Una investigación advierte de que el aumento sostenido de la temperatura del mar está provocando un deterioro progresivo de las praderas de posidonia, un ecosistema clave para la biodiversidad y la protección del litoral mediterráneo.

Un estudio realizado por investigadores del Consejo Superior de Investigaciones Científicas (CSIC) concluye que el calentamiento continuado del mar Mediterráneo está afectando de forma significativa a las praderas de Posidonia oceanica, una planta marina exclusiva de este mar y considerada fundamental para la conservación de los ecosistemas costeros.

La investigación señala que el principal problema no son únicamente las olas de calor marinas extremas, sino también la exposición prolongada a temperaturas superiores a las habituales. Este estrés térmico acumulado debilita progresivamente las praderas, favoreciendo la pérdida de cobertura y su fragmentación.

Las zonas más cálidas presentan un mayor deterioro

Para llevar a cabo el estudio, los investigadores desarrollaron un nuevo indicador denominado Stress Degree Days, que permite medir el estrés térmico acumulado por la posidonia a lo largo del tiempo. Posteriormente, combinaron estos datos con imágenes de satélite e información sobre la distribución de las praderas en todo el Mediterráneo.

Los resultados muestran una relación entre las áreas que soportan un mayor estrés térmico y un peor estado de conservación de las praderas, caracterizado por una menor densidad y una mayor fragmentación.

Los autores del trabajo precisan que el deterioro de la posidonia también está condicionado por otros factores, como los fondeos de embarcaciones, la contaminación, los dragados, las obras costeras o el aumento de la turbidez del agua, por lo que el calentamiento del mar no constituye la única causa de su regresión.

Un ecosistema esencial para el Mediterráneo

Las praderas de Posidonia oceanica desempeñan un papel fundamental en el equilibrio del litoral mediterráneo.
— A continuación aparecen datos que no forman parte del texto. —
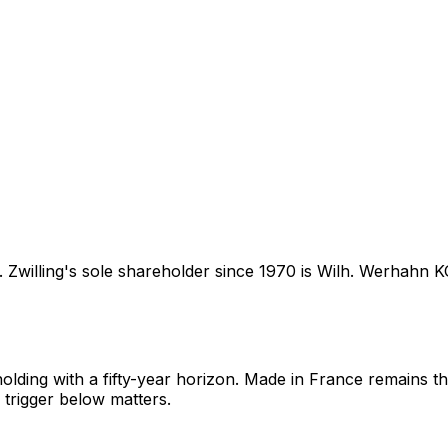
. Zwilling's sole shareholder since 1970 is Wilh. Werhahn 
olding with a fifty-year horizon. Made in France remains th
 trigger below matters.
Proporcionan refugio y alimento a numerosas especies marinas, estabilizan los fondos marinos, reducen la erosión de las playas, mejoran la calidad del agua y almacenan grandes cantidades de carbono durante largos periodos.

El estudio advierte además de que el Mediterráneo no se calienta de forma homogénea. Las zonas del sur y del este registran una mayor acumulación de estrés térmico, mientras que algunas áreas del norte y del oeste presentan, por el momento, mejores condiciones de conservación.
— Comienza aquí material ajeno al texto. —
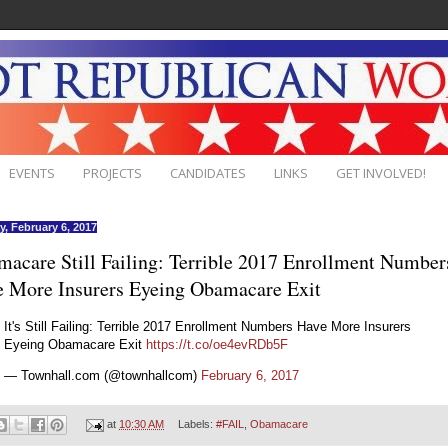
EVENTS
PROJECTS
CANDIDATES
LINKS
GET INVOLVED!
, February 6, 2017
acare Still Failing: Terrible 2017 Enrollment Number
 More Insurers Eyeing Obamacare Exit
It's Still Failing: Terrible 2017 Enrollment Numbers Have More Insurers
Eyeing Obamacare Exit
https://t.co/oe4evRDb5F
— Townhall.com (@townhallcom)
February 6, 2017
at
10:30 AM
Labels:
#FAIL
,
Obamacare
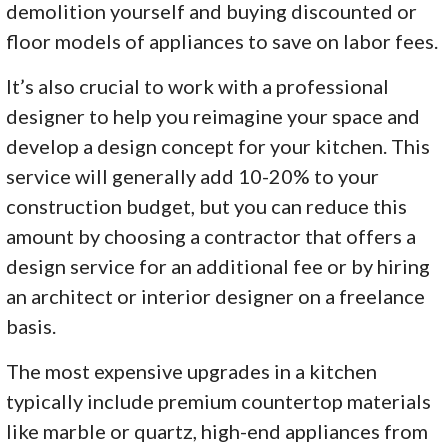
demolition yourself and buying discounted or
floor models of appliances to save on labor fees.
It’s also crucial to work with a professional
designer to help you reimagine your space and
develop a design concept for your kitchen. This
service will generally add 10-20% to your
construction budget, but you can reduce this
amount by choosing a contractor that offers a
design service for an additional fee or by hiring
an architect or interior designer on a freelance
basis.
The most expensive upgrades in a kitchen
typically include premium countertop materials
like marble or quartz, high-end appliances from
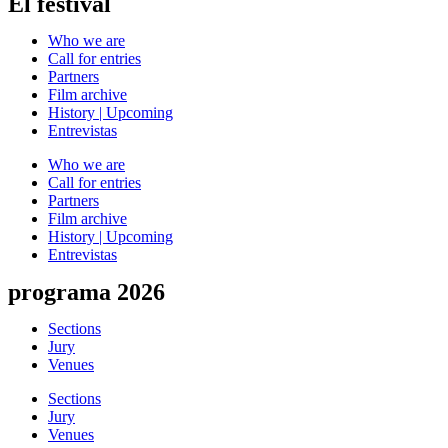
El festival
Who we are
Call for entries
Partners
Film archive
History | Upcoming
Entrevistas
Who we are
Call for entries
Partners
Film archive
History | Upcoming
Entrevistas
programa 2026
Sections
Jury
Venues
Sections
Jury
Venues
Las proyecciones climáticas incluidas en la investigación indican que, si continúan aumentando las temperaturas, el estrés térmico se extenderá a nuevas regiones del Mediterráneo, incrementando el riesgo de pérdida y fragmentación de las praderas.

Los investigadores subrayan que la conservación de la posidonia pasa por mantener las medidas de protección frente a impactos locales, como el control de los fondeos, la mejora de la calidad del agua y la reducción de las presiones sobre el litoral, al tiempo que alertan de que el cambio climático añade un nuevo desafío para garantizar la supervivencia de este ecosistema esencial del Mediterráneo.